Job item:
In the blog post below, what role does the writer play in the Sagas of the Icelanders game?

Excerpted text:

Yesterday, Today, & Tomorrow

The past, present, and future of Steven Townshend, version 2014

Month: April, 2014

April 30th, 2014 (Cruisin’)

CRASH
CRASH

YESTERDAY

Though it wasn’t quite the season, I used the last two hardening limes in the green mesh sack to mix up margaritas. This after a cool jog along the lakeshore, and then heating up the grill to barbecue a rack of ribs. These are the trappings of summer, and this an optimistic ritual in hopes of enticing the sun to shine on us again. In the past week, the rain has come once or twice, tapping on the roof as we drift off to sleep, or waking us with the gentle randomness of its rhythm. Last night as the grill warmed I walked down to the beach to watch a storm come in. The rains were curving wisps that streamed from the cloud formations far away over the lake. South of us, the sky was a melange of black and gray and white over the light turquoise water that roiled over the stones and sandy beach in the fading of the day.

TODAY

I introduce some of my fancy pizzas to friends who haven’t had them before. This, and a few light games. The past week has gone this way as well—one game after another, one friend’s house after another, each day a different game. I spend my days working and freelancing, but there’s nothing new to say about that even if I could. So long as I hit my work goals during the day, I enjoy the nights and try not to feel guilty about not working every minute as life speeds by around me.

TOMORROW

It’s time to book tickets for a trip we’d like to take, but I’m dragging my heels as usual. It’s such an easy thing to arrange travel, but for some reason it always feels like a monumental task. Decisions to be made that I never feel fully awake enough to do. Some thoughts about a longer work of fiction I’d like to do, but with work already filling up my days, who knows when I’ll ever get to it.

Watching

Game of Thrones, of course. What began 3 years ago as an informal gathering of 3 has become a ritual viewing where 7 of us gather for dinner, drinks, games, socializing… It’s our special weekly event. Catching up on last season’s Mad Men, too. Both are excellent so far.

Stranger Than Fiction

On Thursday nights I’ve been playing a role-playing game called Sagas of the Icelanders with a small group. It seems to be a game about mundane folk living in Iceland in around 900 A.D. For example, I play a farmer. One of my tasks is to make sure we have enough food, wood, and other materials to survive the winter. Disasters regularly happen on the farm and I have to work harder to sort them out. Only… the game has turned from that relatively humdrum story into something we’ve been describing as Icelandic MacBeth, with the mature content of Starz’s Spartacus series. It’s a story where all the players involved have found themselves playing really ambitious, desperate people who do terrible things to get ahead. At first I think we were all tentative about making those character choices but now that we know those characters and what they want, we’re delighting in watching them scheme and plot. This won’t end well for them, I’m sure.

April 23rd, 2014 (In It)

Information provided:
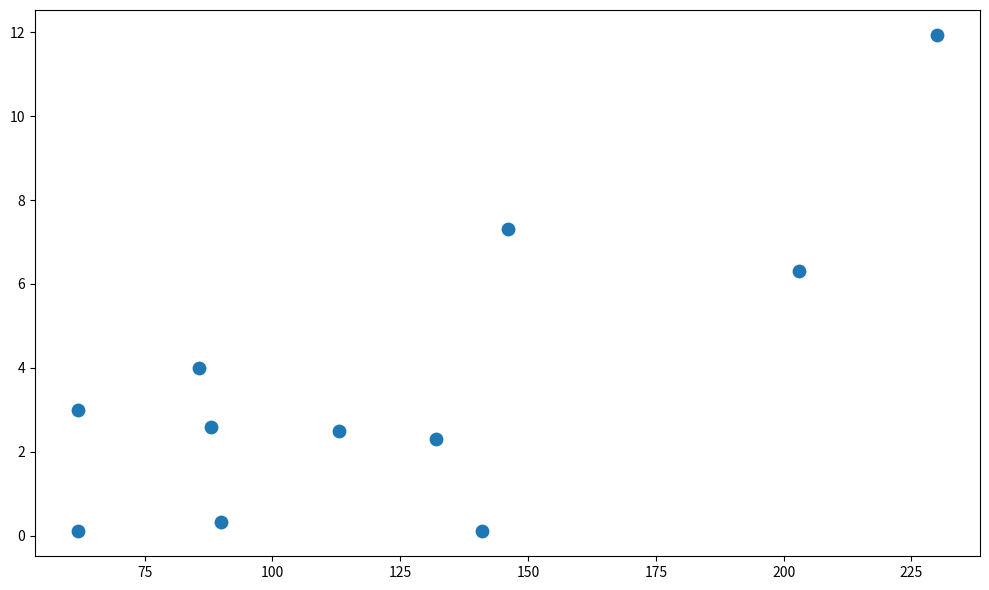

What is the average Y value?

3.7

Completed task:
A farmer.